Roche, warm sweat tickling through his hair and down his forehead, stared at the microphone.

“Even that you write about as something that just happened.”

Roche turned his head and looked at the picture window. The royal palms were dark warm silhouettes against the glowing sky.

“No bitterness,” Meredith said. “No anger. Many people have remarked on this. But I have a problem with it.

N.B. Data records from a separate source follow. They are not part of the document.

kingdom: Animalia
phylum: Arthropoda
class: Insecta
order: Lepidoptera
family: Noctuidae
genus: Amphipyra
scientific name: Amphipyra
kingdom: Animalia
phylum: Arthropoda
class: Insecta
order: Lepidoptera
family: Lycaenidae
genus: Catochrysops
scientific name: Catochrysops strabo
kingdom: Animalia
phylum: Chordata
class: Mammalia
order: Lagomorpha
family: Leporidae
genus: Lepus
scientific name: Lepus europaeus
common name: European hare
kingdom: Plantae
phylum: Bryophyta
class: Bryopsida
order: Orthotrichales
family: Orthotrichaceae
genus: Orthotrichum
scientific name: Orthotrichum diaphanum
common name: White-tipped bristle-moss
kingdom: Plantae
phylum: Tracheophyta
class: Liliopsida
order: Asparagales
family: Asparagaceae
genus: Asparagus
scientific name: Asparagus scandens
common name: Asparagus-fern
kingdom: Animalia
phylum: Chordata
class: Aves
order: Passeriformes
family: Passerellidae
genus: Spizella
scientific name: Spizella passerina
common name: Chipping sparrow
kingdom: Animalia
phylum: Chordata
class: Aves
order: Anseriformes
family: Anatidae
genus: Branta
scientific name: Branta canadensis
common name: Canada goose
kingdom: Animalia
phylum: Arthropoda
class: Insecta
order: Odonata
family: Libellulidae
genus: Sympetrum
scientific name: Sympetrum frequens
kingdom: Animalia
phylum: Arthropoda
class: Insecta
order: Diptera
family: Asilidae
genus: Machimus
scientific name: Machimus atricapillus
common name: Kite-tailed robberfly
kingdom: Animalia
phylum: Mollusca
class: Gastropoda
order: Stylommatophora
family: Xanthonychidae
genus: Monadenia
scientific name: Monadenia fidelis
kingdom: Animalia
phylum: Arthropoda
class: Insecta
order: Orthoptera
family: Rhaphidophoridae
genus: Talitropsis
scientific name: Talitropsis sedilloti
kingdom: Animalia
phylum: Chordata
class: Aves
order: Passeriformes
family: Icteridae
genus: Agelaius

At school — many people will remember this — we were sometimes given a punishment assignment. I don’t know what happens nowadays, but we wrote lines. The way of the transgressor is exceedingly difficult.’ ”

The tone of Meredith’s voice, and a certain rapidity in the delivery, indicated that this was something he had prepared. Roche heard the professional laugh in the voice. Dutifully — the duty owed to someone who had prepared so well and was trying so hard — Roche turned to face Meredith again. He saw the smile, not the smile of the uplifted face, but Meredith’s other smile.